How many grams of AlCl3 (Molar mass = 133.5 g/mol) are needed to prepare 125 mL of a 0.150 M solution?

A) 20.0 g AlCl3

B) 16.7g AlCl3

C) 2.50 g AlCl3

2.50 g of AlCl3

Explanation:

Goodness, stoichiometry ...

So, what we need to find first is the amount of grams of AlCl3. To do this we look at the formula of molarity.

M = mols/L of solvent

So we know two parts of this formula. We have the Molarity (0.150) and the mL (125).

Now, we can't forget that we must convert 125 mL into liters so we have 0.125 L (I forgot and had to do the entire problem again ...)

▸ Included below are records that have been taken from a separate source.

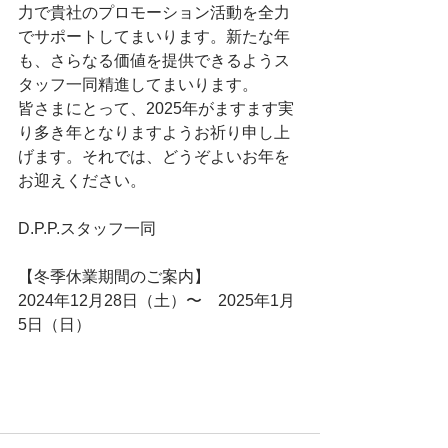
力で貴社のプロモーション活動を全力
でサポートしてまいります。新たな年
も、さらなる価値を提供できるようス
タッフ一同精進してまいります。
皆さまにとって、2025年がますます実
り多き年となりますようお祈り申し上
げます。それでは、どうぞよいお年を
お迎えください。
D.P.P.スタッフ一同
【冬季休業期間のご案内】
2024年12月28日（土）〜　2025年1月
5日（日）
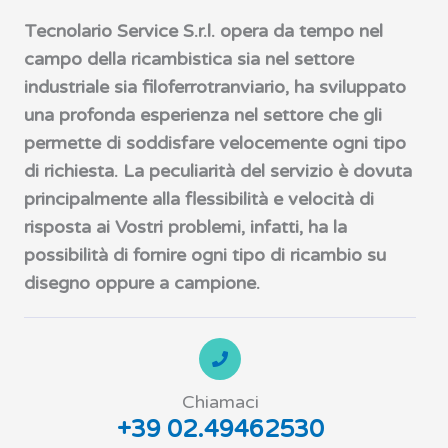
Tecnolario Service S.r.l. opera da tempo nel
campo della ricambistica sia nel settore
industriale sia filoferrotranviario, ha sviluppato
una profonda esperienza nel settore che gli
permette di soddisfare velocemente ogni tipo
di richiesta. La peculiarità del servizio è dovuta
principalmente alla flessibilità e velocità di
risposta ai Vostri problemi, infatti, ha la
possibilità di fornire ogni tipo di ricambio su
disegno oppure a campione.
Chiamaci
+39 02.49462530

So if we do the backwards equation we get:

0.150 = x/0.125

If we do math (fun ikr) we get 18.75 mols of the solution.

Now, we have to plug this wonderful number into stoichiometry

0.01875 mols | 133.5 g

| 1 mol AgCl3

If you are unfamiliar with what I'm doing, I'm basically going to multiply 0.01875*133.5 then divide that whole thing by 1.

So, I got 2.503125 g AlCl3

If your teacher is a stickler for significant figures there are 3 sig figs for this problem so your final answer should be

2.50 g of AlCl3

Hope you have a great day and fun with chemistry!